All this occurred just before Grant's final and decisive blow was delivered. Earlier in the war this conflict would have been everywhere heralded as a great battle. In the spring of 1865—so used had the country become to such things—it was a scarcely noticed incident in the siege operations about Petersburg.


[CHAPTER LIX]
The End

While all this was going on around Petersburg, Sherman, under Grant's instructions, was carrying out the other part of the lieutenant general's program. After securing possession of Savannah he pushed troops forward to Pocotaligo, a point on the Charleston and Savannah railroad about midway between the two cities. From that position he could move with equal ease against Charleston, Augusta, or Columbia and the cities and towns north of Columbia.

General Joseph E. Johnston had been grudgingly recalled to the command of such Confederate forces as could be assembled in that quarter for the purpose of offering resistance to that advance northwardly which Sherman obviously intended. But for a time Johnston could not know or safely conjecture by which of the three lines of march that were equally open to him, Sherman would elect to move. Consequently for a time Johnston was compelled to scatter his meager forces widely, holding them in such readiness as he could for concentration when his enemy's purposes should be disclosed.

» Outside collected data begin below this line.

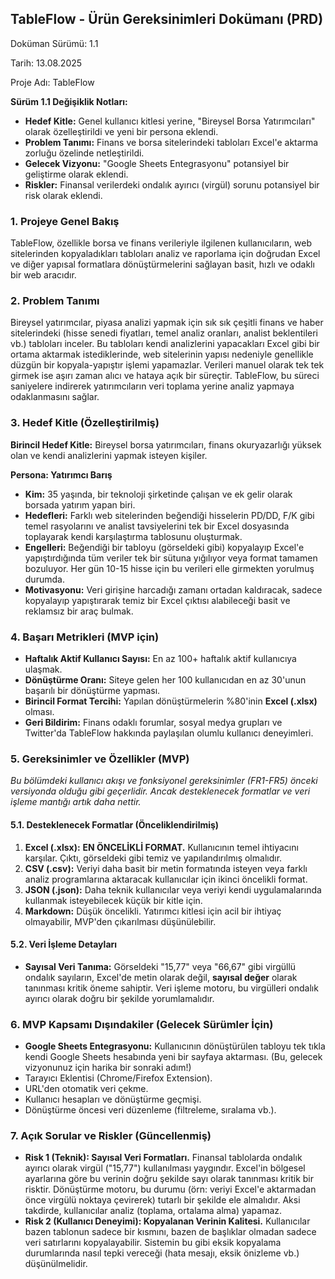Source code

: ## TableFlow - Ürün Gereksinimleri Dokümanı (PRD)

Doküman Sürümü: 1.1

Tarih: 13.08.2025

Proje Adı: TableFlow

**Sürüm 1.1 Değişiklik Notları:**

- **Hedef Kitle:** Genel kullanıcı kitlesi yerine, "Bireysel Borsa Yatırımcıları" olarak özelleştirildi ve yeni bir persona eklendi.
- **Problem Tanımı:** Finans ve borsa sitelerindeki tabloları Excel'e aktarma zorluğu özelinde netleştirildi.
- **Gelecek Vizyonu:** "Google Sheets Entegrasyonu" potansiyel bir geliştirme olarak eklendi.
- **Riskler:** Finansal verilerdeki ondalık ayırıcı (virgül) sorunu potansiyel bir risk olarak eklendi.

### 1. Projeye Genel Bakış

TableFlow, özellikle borsa ve finans verileriyle ilgilenen kullanıcıların, web sitelerinden kopyaladıkları tabloları analiz ve raporlama için doğrudan Excel ve diğer yapısal formatlara dönüştürmelerini sağlayan basit, hızlı ve odaklı bir web aracıdır.

### 2. Problem Tanımı

Bireysel yatırımcılar, piyasa analizi yapmak için sık sık çeşitli finans ve haber sitelerindeki (hisse senedi fiyatları, temel analiz oranları, analist beklentileri vb.) tabloları inceler. Bu tabloları kendi analizlerini yapacakları Excel gibi bir ortama aktarmak istediklerinde, web sitelerinin yapısı nedeniyle genellikle düzgün bir kopyala-yapıştır işlemi yapamazlar. Verileri manuel olarak tek tek girmek ise aşırı zaman alıcı ve hataya açık bir süreçtir. TableFlow, bu süreci saniyelere indirerek yatırımcıların veri toplama yerine analiz yapmaya odaklanmasını sağlar.

### 3. Hedef Kitle (Özelleştirilmiş)

**Birincil Hedef Kitle:** Bireysel borsa yatırımcıları, finans okuryazarlığı yüksek olan ve kendi analizlerini yapmak isteyen kişiler.

**Persona: Yatırımcı Barış**

- **Kim:** 35 yaşında, bir teknoloji şirketinde çalışan ve ek gelir olarak borsada yatırım yapan biri.
- **Hedefleri:** Farklı web sitelerinden beğendiği hisselerin PD/DD, F/K gibi temel rasyolarını ve analist tavsiyelerini tek bir Excel dosyasında toplayarak kendi karşılaştırma tablosunu oluşturmak.
- **Engelleri:** Beğendiği bir tabloyu (görseldeki gibi) kopyalayıp Excel'e yapıştırdığında tüm veriler tek bir sütuna yığılıyor veya format tamamen bozuluyor. Her gün 10-15 hisse için bu verileri elle girmekten yorulmuş durumda.
- **Motivasyonu:** Veri girişine harcadığı zamanı ortadan kaldıracak, sadece kopyalayıp yapıştırarak temiz bir Excel çıktısı alabileceği basit ve reklamsız bir araç bulmak.

### 4. Başarı Metrikleri (MVP için)

- **Haftalık Aktif Kullanıcı Sayısı:** En az 100+ haftalık aktif kullanıcıya ulaşmak.
- **Dönüştürme Oranı:** Siteye gelen her 100 kullanıcıdan en az 30'unun başarılı bir dönüştürme yapması.
- **Birincil Format Tercihi:** Yapılan dönüştürmelerin %80'inin **Excel (.xlsx)** olması.
- **Geri Bildirim:** Finans odaklı forumlar, sosyal medya grupları ve Twitter'da TableFlow hakkında paylaşılan olumlu kullanıcı deneyimleri.

### 5. Gereksinimler ve Özellikler (MVP)

_Bu bölümdeki kullanıcı akışı ve fonksiyonel gereksinimler (FR1-FR5) önceki versiyonda olduğu gibi geçerlidir. Ancak desteklenecek formatlar ve veri işleme mantığı artık daha nettir._

#### 5.1. Desteklenecek Formatlar (Önceliklendirilmiş)

1. **Excel (.xlsx):** **EN ÖNCELİKLİ FORMAT.** Kullanıcının temel ihtiyacını karşılar. Çıktı, görseldeki gibi temiz ve yapılandırılmış olmalıdır.
2. **CSV (.csv):** Veriyi daha basit bir metin formatında isteyen veya farklı analiz programlarına aktaracak kullanıcılar için ikinci öncelikli format.
3. **JSON (.json):** Daha teknik kullanıcılar veya veriyi kendi uygulamalarında kullanmak isteyebilecek küçük bir kitle için.
4. **Markdown:** Düşük öncelikli. Yatırımcı kitlesi için acil bir ihtiyaç olmayabilir, MVP'den çıkarılması düşünülebilir.

#### 5.2. Veri İşleme Detayları

- **Sayısal Veri Tanıma:** Görseldeki "15,77" veya "66,67" gibi virgüllü ondalık sayıların, Excel'de metin olarak değil, **sayısal değer** olarak tanınması kritik öneme sahiptir. Veri işleme motoru, bu virgülleri ondalık ayırıcı olarak doğru bir şekilde yorumlamalıdır.

### 6. MVP Kapsamı Dışındakiler (Gelecek Sürümler İçin)

- **Google Sheets Entegrasyonu:** Kullanıcının dönüştürülen tabloyu tek tıkla kendi Google Sheets hesabında yeni bir sayfaya aktarması. (Bu, gelecek vizyonunuz için harika bir sonraki adım!)
- Tarayıcı Eklentisi (Chrome/Firefox Extension).
- URL'den otomatik veri çekme.
- Kullanıcı hesapları ve dönüştürme geçmişi.
- Dönüştürme öncesi veri düzenleme (filtreleme, sıralama vb.).

### 7. Açık Sorular ve Riskler (Güncellenmiş)

- **Risk 1 (Teknik): Sayısal Veri Formatları.** Finansal tablolarda ondalık ayırıcı olarak virgül ("15,77") kullanılması yaygındır. Excel'in bölgesel ayarlarına göre bu verinin doğru şekilde sayı olarak tanınması kritik bir risktir. Dönüştürme motoru, bu durumu (örn: veriyi Excel'e aktarmadan önce virgülü noktaya çevirerek) tutarlı bir şekilde ele almalıdır. Aksi takdirde, kullanıcılar analiz (toplama, ortalama alma) yapamaz.
- **Risk 2 (Kullanıcı Deneyimi): Kopyalanan Verinin Kalitesi.** Kullanıcılar bazen tablonun sadece bir kısmını, bazen de başlıklar olmadan sadece veri satırlarını kopyalayabilir. Sistemin bu gibi eksik kopyalama durumlarında nasıl tepki vereceği (hata mesajı, eksik önizleme vb.) düşünülmelidir.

On the first of February Sherman began his march. Carefully spreading reports that Charleston on the one hand or Augusta on the other was his destination, he moved swiftly upon Columbia, the capital city of South Carolina.

It was Sherman's plan in this northward march to keep the sea always at his back. He arranged for the fleet to coöperate with him from beginning to end, to bring supplies to the several points along the coast that were held by the Federals and to preserve to him at those points secure places of refuge to which he might retreat in the event of his encountering disaster in the field. His tactics were precisely those adopted by Cornwallis in his contest with Greene in 1780, but with the modern improvement of a navy driven by steam and therefore far more certain and precise in its operations than that which supported Cornwallis could be.

Sherman entered the city of Columbia on the seventeenth of February. Thus far he had encountered no opposition except such as the alert Confederate cavalry under Wade Hampton could offer. For as yet the uncertainty as to whither Sherman planned to go compelled Johnston to keep his own forces scattered over a line that stretched all the way from Augusta to Charleston.

It was in South Carolina, of which Columbia is the capital, that secession had been born. It was here that South Carolina had proclaimed her withdrawal from the Union and her independent sovereignty. It was here that the war which had cost so much of life and treasure and sacrifice and suffering had been born. There was very naturally, among the now victorious men of Sherman's command, a specially vengeful feeling toward South Carolina and still more against its capital city.